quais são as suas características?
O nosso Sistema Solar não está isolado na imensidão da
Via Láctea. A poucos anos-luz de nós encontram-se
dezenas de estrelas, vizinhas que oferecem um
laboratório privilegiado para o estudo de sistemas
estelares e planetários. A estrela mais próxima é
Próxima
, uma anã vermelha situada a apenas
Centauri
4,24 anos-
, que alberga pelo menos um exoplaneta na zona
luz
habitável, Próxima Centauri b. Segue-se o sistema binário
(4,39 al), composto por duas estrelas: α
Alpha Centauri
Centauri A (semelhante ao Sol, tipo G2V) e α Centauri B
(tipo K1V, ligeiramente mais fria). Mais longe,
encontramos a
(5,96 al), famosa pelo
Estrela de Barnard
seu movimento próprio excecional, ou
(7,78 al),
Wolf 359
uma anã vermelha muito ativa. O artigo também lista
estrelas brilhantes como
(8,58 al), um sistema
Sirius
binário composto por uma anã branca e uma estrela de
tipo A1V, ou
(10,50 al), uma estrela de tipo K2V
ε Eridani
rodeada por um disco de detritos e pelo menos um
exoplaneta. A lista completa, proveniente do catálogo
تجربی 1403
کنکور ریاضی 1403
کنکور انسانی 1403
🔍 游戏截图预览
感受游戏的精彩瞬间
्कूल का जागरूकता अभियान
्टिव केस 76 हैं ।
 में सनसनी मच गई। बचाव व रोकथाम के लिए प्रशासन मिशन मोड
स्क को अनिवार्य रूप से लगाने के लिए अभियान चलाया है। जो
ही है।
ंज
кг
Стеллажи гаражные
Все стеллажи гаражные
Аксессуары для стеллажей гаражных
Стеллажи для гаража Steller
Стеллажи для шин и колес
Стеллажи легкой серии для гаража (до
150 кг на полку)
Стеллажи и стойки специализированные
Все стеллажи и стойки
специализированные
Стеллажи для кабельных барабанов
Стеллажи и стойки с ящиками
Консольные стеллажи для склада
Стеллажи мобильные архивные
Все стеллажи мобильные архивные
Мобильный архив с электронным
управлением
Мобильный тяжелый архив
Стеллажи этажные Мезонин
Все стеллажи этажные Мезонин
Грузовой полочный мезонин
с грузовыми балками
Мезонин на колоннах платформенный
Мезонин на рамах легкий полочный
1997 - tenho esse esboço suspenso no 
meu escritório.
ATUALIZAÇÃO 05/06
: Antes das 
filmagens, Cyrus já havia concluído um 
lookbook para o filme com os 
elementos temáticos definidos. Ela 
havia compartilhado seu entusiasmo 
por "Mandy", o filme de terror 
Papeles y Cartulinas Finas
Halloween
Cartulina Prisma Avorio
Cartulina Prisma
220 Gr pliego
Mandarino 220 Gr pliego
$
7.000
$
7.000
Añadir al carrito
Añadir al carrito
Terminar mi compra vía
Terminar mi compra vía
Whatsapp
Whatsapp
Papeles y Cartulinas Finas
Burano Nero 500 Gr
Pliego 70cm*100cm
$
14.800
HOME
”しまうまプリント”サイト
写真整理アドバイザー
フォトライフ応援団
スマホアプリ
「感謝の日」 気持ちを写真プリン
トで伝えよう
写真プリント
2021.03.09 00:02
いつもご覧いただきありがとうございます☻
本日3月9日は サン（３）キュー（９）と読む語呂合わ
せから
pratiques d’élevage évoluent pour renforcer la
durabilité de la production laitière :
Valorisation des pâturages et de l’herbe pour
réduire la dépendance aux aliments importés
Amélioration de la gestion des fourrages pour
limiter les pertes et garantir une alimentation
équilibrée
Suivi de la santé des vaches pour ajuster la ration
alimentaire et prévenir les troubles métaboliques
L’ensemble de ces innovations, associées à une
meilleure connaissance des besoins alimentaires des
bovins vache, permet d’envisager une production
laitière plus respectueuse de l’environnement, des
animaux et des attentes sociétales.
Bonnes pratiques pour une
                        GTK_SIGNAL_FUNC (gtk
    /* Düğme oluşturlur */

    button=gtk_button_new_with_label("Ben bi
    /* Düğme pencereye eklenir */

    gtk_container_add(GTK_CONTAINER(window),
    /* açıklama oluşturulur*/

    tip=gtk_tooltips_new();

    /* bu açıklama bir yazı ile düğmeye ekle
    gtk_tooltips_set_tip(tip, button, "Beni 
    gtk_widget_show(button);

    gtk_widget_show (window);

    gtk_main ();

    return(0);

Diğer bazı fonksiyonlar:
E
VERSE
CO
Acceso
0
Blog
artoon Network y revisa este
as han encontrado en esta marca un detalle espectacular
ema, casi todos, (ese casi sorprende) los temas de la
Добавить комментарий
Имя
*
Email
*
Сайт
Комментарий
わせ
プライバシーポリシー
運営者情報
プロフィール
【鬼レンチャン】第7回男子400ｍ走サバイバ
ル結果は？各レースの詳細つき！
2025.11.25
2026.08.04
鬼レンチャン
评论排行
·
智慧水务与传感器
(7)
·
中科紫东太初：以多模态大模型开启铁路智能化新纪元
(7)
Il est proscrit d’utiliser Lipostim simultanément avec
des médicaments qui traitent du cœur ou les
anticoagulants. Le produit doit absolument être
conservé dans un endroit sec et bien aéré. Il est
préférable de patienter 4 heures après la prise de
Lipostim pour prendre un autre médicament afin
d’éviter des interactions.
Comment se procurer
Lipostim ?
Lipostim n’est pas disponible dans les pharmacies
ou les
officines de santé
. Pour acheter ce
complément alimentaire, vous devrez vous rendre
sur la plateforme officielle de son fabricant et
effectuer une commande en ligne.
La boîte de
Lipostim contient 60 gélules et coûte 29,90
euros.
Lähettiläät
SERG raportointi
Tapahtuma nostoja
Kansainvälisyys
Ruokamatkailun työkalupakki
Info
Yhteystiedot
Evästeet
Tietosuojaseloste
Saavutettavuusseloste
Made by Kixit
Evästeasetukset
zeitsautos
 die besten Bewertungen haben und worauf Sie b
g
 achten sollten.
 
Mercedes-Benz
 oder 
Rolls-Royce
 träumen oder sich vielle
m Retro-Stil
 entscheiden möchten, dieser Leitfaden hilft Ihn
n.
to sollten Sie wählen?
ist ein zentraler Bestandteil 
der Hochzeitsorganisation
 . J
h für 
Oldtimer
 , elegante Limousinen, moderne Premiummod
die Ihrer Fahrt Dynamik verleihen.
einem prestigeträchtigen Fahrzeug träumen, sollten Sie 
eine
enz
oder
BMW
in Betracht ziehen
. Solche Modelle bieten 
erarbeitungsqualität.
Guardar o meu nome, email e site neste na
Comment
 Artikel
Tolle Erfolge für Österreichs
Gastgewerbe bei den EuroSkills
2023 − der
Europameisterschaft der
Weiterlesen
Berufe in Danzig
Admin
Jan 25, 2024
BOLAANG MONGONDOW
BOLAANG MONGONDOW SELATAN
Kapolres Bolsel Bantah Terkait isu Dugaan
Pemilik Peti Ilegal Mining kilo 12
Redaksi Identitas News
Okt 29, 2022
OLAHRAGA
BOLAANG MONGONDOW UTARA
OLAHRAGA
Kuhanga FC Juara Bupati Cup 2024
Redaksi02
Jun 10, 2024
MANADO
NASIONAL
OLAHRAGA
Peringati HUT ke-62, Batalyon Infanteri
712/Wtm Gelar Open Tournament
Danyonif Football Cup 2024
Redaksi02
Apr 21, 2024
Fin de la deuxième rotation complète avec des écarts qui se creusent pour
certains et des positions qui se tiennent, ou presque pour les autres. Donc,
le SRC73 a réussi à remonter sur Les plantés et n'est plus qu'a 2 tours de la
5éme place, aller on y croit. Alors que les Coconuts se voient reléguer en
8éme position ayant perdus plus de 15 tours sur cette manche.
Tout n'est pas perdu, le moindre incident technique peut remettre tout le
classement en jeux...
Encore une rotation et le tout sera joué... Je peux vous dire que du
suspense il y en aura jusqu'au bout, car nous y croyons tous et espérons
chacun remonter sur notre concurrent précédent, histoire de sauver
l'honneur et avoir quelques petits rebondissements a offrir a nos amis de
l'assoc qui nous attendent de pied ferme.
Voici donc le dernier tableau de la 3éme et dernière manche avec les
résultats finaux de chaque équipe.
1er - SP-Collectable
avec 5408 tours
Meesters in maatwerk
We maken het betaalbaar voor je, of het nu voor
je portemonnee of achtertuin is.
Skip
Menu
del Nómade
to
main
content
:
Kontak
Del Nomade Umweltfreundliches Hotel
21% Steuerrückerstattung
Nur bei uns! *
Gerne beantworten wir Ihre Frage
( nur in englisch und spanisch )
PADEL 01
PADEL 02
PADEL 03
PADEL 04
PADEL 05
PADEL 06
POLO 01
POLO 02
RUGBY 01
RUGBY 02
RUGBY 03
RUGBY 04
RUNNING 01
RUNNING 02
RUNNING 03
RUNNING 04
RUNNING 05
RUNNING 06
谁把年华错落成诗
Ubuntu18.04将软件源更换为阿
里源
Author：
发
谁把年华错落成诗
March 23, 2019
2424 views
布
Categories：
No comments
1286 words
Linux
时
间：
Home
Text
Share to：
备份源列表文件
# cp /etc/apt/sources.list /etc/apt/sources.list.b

::::

**DIRECTIONS FOR THIS TASK:** From the data above, reproduce word for word the lines running from the line with "situada a apenas" to the line with "elementos temáticos definidos. Ela", ends included.

**RESPONSE FOR THIS EXERCISE:**
, uma anã vermelha situada a apenas
Centauri
4,24 anos-
, que alberga pelo menos um exoplaneta na zona
luz
habitável, Próxima Centauri b. Segue-se o sistema binário
(4,39 al), composto por duas estrelas: α
Alpha Centauri
Centauri A (semelhante ao Sol, tipo G2V) e α Centauri B
(tipo K1V, ligeiramente mais fria). Mais longe,
encontramos a
(5,96 al), famosa pelo
Estrela de Barnard
seu movimento próprio excecional, ou
(7,78 al),
Wolf 359
uma anã vermelha muito ativa. O artigo também lista
estrelas brilhantes como
(8,58 al), um sistema
Sirius
binário composto por uma anã branca e uma estrela de
tipo A1V, ou
(10,50 al), uma estrela de tipo K2V
ε Eridani
rodeada por um disco de detritos e pelo menos um
exoplaneta. A lista completa, proveniente do catálogo
تجربی 1403
کنکور ریاضی 1403
کنکور انسانی 1403
🔍 游戏截图预览
感受游戏的精彩瞬间
्कूल का जागरूकता अभियान
्टिव केस 76 हैं ।
 में सनसनी मच गई। बचाव व रोकथाम के लिए प्रशासन मिशन मोड
स्क को अनिवार्य रूप से लगाने के लिए अभियान चलाया है। जो
ही है।
ंज
кг
Стеллажи гаражные
Все стеллажи гаражные
Аксессуары для стеллажей гаражных
Стеллажи для гаража Steller
Стеллажи для шин и колес
Стеллажи легкой серии для гаража (до
150 кг на полку)
Стеллажи и стойки специализированные
Все стеллажи и стойки
специализированные
Стеллажи для кабельных барабанов
Стеллажи и стойки с ящиками
Консольные стеллажи для склада
Стеллажи мобильные архивные
Все стеллажи мобильные архивные
Мобильный архив с электронным
управлением
Мобильный тяжелый архив
Стеллажи этажные Мезонин
Все стеллажи этажные Мезонин
Грузовой полочный мезонин
с грузовыми балками
Мезонин на колоннах платформенный
Мезонин на рамах легкий полочный
1997 - tenho esse esboço suspenso no 
meu escritório.
ATUALIZAÇÃO 05/06
: Antes das 
filmagens, Cyrus já havia concluído um 
lookbook para o filme com os 
elementos temáticos definidos. Ela 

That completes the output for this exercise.